What to work on: Nothing in the records may be left out or altered; reproduce them all exactly.

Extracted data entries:
+ + +

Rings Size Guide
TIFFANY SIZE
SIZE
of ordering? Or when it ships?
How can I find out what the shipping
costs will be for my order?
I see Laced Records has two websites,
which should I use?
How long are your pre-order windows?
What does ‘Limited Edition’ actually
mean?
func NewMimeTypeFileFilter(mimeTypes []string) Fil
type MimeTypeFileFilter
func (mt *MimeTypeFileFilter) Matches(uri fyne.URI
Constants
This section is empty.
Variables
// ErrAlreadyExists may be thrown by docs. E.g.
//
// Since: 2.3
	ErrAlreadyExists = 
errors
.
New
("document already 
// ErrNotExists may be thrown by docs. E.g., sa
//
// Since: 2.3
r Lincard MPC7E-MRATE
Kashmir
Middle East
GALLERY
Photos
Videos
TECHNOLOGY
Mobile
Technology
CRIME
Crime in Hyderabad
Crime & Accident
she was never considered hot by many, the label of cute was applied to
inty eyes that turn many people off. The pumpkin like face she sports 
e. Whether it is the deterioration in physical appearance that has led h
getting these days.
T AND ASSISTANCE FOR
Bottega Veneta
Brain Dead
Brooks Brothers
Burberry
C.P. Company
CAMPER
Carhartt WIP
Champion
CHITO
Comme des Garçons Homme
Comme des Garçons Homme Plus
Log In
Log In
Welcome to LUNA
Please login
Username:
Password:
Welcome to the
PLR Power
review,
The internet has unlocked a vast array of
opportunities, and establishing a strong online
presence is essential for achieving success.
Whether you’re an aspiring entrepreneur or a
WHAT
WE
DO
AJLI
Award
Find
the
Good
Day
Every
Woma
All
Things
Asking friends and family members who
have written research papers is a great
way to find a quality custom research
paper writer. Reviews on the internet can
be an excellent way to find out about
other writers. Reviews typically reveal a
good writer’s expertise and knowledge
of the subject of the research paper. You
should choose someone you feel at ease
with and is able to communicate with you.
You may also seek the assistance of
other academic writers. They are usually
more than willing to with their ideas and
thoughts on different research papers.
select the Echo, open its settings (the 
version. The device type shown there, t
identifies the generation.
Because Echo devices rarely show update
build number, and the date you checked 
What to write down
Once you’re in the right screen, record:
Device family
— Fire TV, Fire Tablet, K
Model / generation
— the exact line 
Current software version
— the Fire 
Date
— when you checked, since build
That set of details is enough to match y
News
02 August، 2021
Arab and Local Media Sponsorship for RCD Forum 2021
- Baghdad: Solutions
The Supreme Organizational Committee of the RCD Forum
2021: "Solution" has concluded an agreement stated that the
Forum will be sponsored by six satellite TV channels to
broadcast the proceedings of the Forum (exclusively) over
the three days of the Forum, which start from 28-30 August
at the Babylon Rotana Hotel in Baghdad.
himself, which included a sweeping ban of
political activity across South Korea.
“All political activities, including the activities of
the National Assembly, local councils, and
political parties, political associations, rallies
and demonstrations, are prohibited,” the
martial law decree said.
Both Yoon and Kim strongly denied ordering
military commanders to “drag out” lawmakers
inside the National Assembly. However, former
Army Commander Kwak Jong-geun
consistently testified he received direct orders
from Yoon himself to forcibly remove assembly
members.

+ + +

Response to the task:
Rings Size Guide
TIFFANY SIZE
SIZE
of ordering? Or when it ships?
How can I find out what the shipping
costs will be for my order?
I see Laced Records has two websites,
which should I use?
How long are your pre-order windows?
What does ‘Limited Edition’ actually
mean?
func NewMimeTypeFileFilter(mimeTypes []string) Fil
type MimeTypeFileFilter
func (mt *MimeTypeFileFilter) Matches(uri fyne.URI
Constants
This section is empty.
Variables
// ErrAlreadyExists may be thrown by docs. E.g.
//
// Since: 2.3
	ErrAlreadyExists = 
errors
.
New
("document already 
// ErrNotExists may be thrown by docs. E.g., sa
//
// Since: 2.3
r Lincard MPC7E-MRATE
Kashmir
Middle East
GALLERY
Photos
Videos
TECHNOLOGY
Mobile
Technology
CRIME
Crime in Hyderabad
Crime & Accident
she was never considered hot by many, the label of cute was applied to
inty eyes that turn many people off. The pumpkin like face she sports 
e. Whether it is the deterioration in physical appearance that has led h
getting these days.
T AND ASSISTANCE FOR
Bottega Veneta
Brain Dead
Brooks Brothers
Burberry
C.P. Company
CAMPER
Carhartt WIP
Champion
CHITO
Comme des Garçons Homme
Comme des Garçons Homme Plus
Log In
Log In
Welcome to LUNA
Please login
Username:
Password:
Welcome to the
PLR Power
review,
The internet has unlocked a vast array of
opportunities, and establishing a strong online
presence is essential for achieving success.
Whether you’re an aspiring entrepreneur or a
WHAT
WE
DO
AJLI
Award
Find
the
Good
Day
Every
Woma
All
Things
Asking friends and family members who
have written research papers is a great
way to find a quality custom research
paper writer. Reviews on the internet can
be an excellent way to find out about
other writers. Reviews typically reveal a
good writer’s expertise and knowledge
of the subject of the research paper. You
should choose someone you feel at ease
with and is able to communicate with you.
You may also seek the assistance of
other academic writers. They are usually
more than willing to with their ideas and
thoughts on different research papers.
select the Echo, open its settings (the 
version. The device type shown there, t
identifies the generation.
Because Echo devices rarely show update
build number, and the date you checked 
What to write down
Once you’re in the right screen, record:
Device family
— Fire TV, Fire Tablet, K
Model / generation
— the exact line 
Current software version
— the Fire 
Date
— when you checked, since build
That set of details is enough to match y
News
02 August، 2021
Arab and Local Media Sponsorship for RCD Forum 2021
- Baghdad: Solutions
The Supreme Organizational Committee of the RCD Forum
2021: "Solution" has concluded an agreement stated that the
Forum will be sponsored by six satellite TV channels to
broadcast the proceedings of the Forum (exclusively) over
the three days of the Forum, which start from 28-30 August
at the Babylon Rotana Hotel in Baghdad.
himself, which included a sweeping ban of
political activity across South Korea.
“All political activities, including the activities of
the National Assembly, local councils, and
political parties, political associations, rallies
and demonstrations, are prohibited,” the
martial law decree said.
Both Yoon and Kim strongly denied ordering
military commanders to “drag out” lawmakers
inside the National Assembly. However, former
Army Commander Kwak Jong-geun
consistently testified he received direct orders
from Yoon himself to forcibly remove assembly
members.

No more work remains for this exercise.